Olivia hatte neulich Geburtstag, ein ganz wichtiger Tag! Mein Mann und ich holten sie von der Schule ab, und unterwegs erzählte Olivia allen, die es wissen wollten – oder auch nicht wissen wollten –, dass sie gleich Geburtstag feiern würde! Fast jeder Erwachsene sagte daraufhin sinngemäß: «Toll, und was macht ihr?» Worauf Olivia ziemlich verwirrt entgegnete: «Geburtstag feiern!?» Damit sie nicht das Gefühl bekommen würde, dass an einer normalen Geburtstagsfeier etwas falsch sein könnte, begann ich die Frage für sie zu beantworten, indem ich erklärte, dass ihre Freundinnen kommen und wir Kuchen essen und spielen werden. Dass wir alles zum Motto «Schneeflocken» schön dekoriert hatten, kam mir wie eine Rechtfertigung dafür vor, dass wir nichts machten. Und nein, es war kein «Eisköniginnen-Geburtstag». Und ja, wir feierten tatsächlich zu Hause. Nochmals nein, es kam kein Fakir oder jemand von der Make up-Academy. All das erschien mir plötzlich fast revolutionär! Wir bekamen vielerlei Lob für die schier unglaubliche Idee, nicht in einem Indoor-Spielplatz, auf der Eisbahn oder in einem Ballettstudio zu feiern. Das sei ja auch alles gar nicht nötig. Komischerweise suggerierten mir aber genau diese Leute überhaupt erst, dass es eben doch nötig sei, beim allgemeinen Kindergeburtstagsevent-Wettrüsten mitzumachen.

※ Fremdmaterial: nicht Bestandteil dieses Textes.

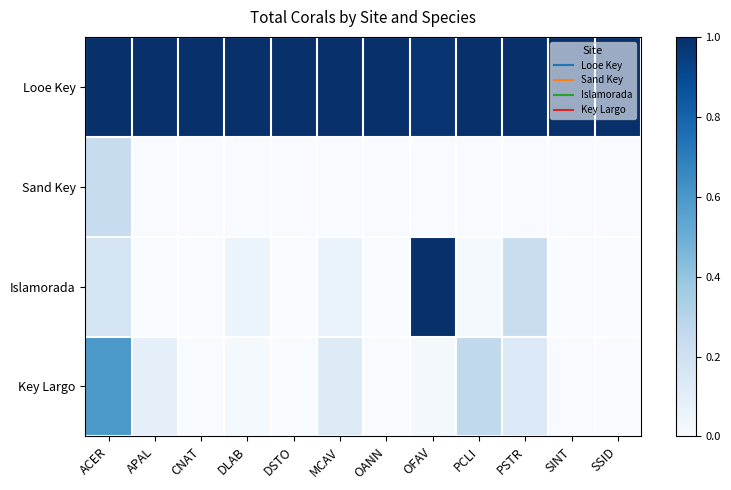

How many distinct data groups are displayed?

4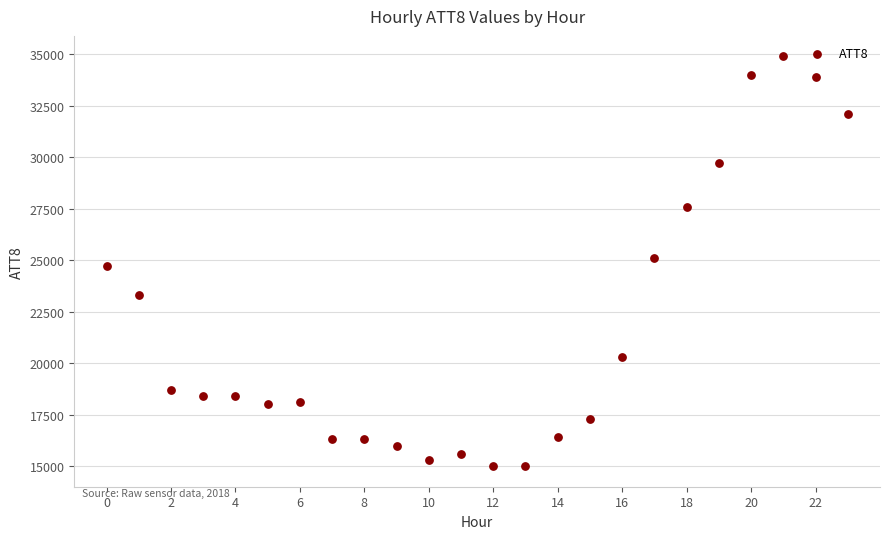

What is the range of Y values (max minus min)?

19900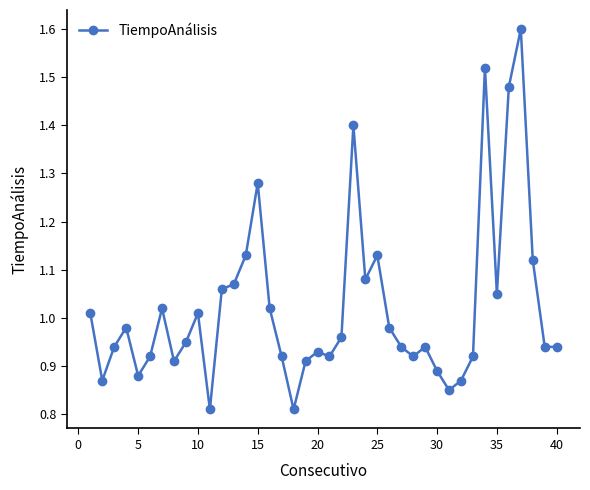

What is the greatest value displayed?

1.6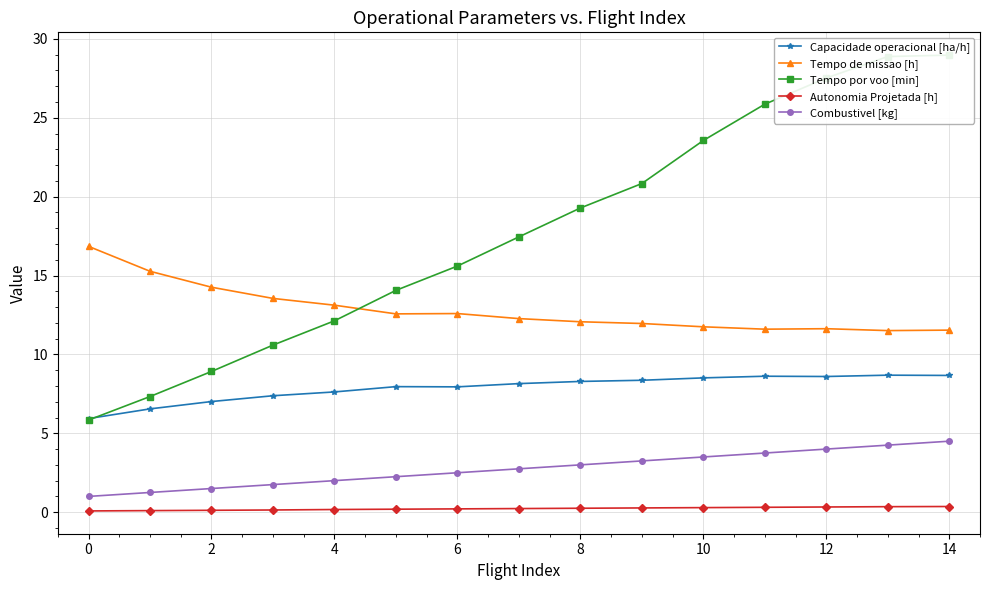

The Tempo de missao [h] series shows 16.4 at 14. True or false?

False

Sollte Willi jemals den Entwicklungstand «Topfschlagen» erreichen, werde ich auf die Einladung «Retro-Geburtstag» schreiben, als coole Bezeichnung für einen ganz normalen Kindergeburtstag. Coolness interessiert Willi glücklicherweise bis jetzt so gar nicht, Eierlaufen allerdings auch nicht. Und ein schwer behindertes Kind, dem man für ein Spiel die Augen verbinden könnte, habe ich bis jetzt auch noch nie im Haus gehabt. Willi findet den Topf nicht mal, wenn er direkt vor seiner Nase steht. Erst wenn er das dritte Mal darunter Gummibärchen gezeigt bekommt und mit dem Kochlöffel schon vielfach aufs Kaffeegeschirr und den eigenen Kopf getrommelt hat, fällt langsam der Groschen, was er tun soll. Das Spiel ist aber dadurch nicht weniger lustig, im Gegenteil!

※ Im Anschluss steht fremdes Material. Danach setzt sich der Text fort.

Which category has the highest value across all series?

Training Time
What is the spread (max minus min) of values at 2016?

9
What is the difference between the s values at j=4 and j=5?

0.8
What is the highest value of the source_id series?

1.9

In diesem Jahr war ich schon mal sehr glücklich, dass Willi sich auf seinen Geburtstag freute und oft danach fragte: «Tsta? Tsta?» Als ich Willi auf die Tsta-Frage endlich antworten konnte, er müsse jetzt nur noch EIN Mal schlafen, sprang er sofort in sein Bett, schloss kurz die Augen, um mit einem vehementen «TSTAAA» wieder aufzuspringen. So süß! Ich wagte es nach zwei Jahren Pause sogar wieder, zwei Kinder aus seiner Schule einzuladen.
Der Ablauf der Party war dann übrigens (wenn auch nicht altersgemäß) ziemlich klassisch – bis auf die Spiele, die sich auf ein nicht ganz regelkonformes Dosenwerfen aus etwa 30 Zentimeter Abstand beschränkten (wann immer ich es schaffte, die Dosen aufzubauen).
Willi war der typische Gastgeber: Er machte den Kasper, warf mit Nergerküssen (ähh Schokoküssen) um sich – und keiner durfte seine Blink-und-Dudel-Spielsachen anfassen. Das eine Kind wollte die ganze Zeit zu Mama nach Hause, und das andere futterte so viele Süßigkeiten, dass es später eine unvorstellbare Menge an schlecht zerkautem Brei auf sich und unser Sofa erbrach. Dabei saß es kerzengerade, und es quoll nur so aus seinem Gesicht hervor, dass sich meinem Mann am Abend, als wir erschöpft Willis ersten richtigen Kindergeburtstag Revue passieren ließen, der Vergleich mit einer Popcornmaschine aufdrängte.
Die Feier war auch richtig toll und sogar im Nachhinein noch lustig – jetzt, wo das Sofa wieder ganz sauber ist.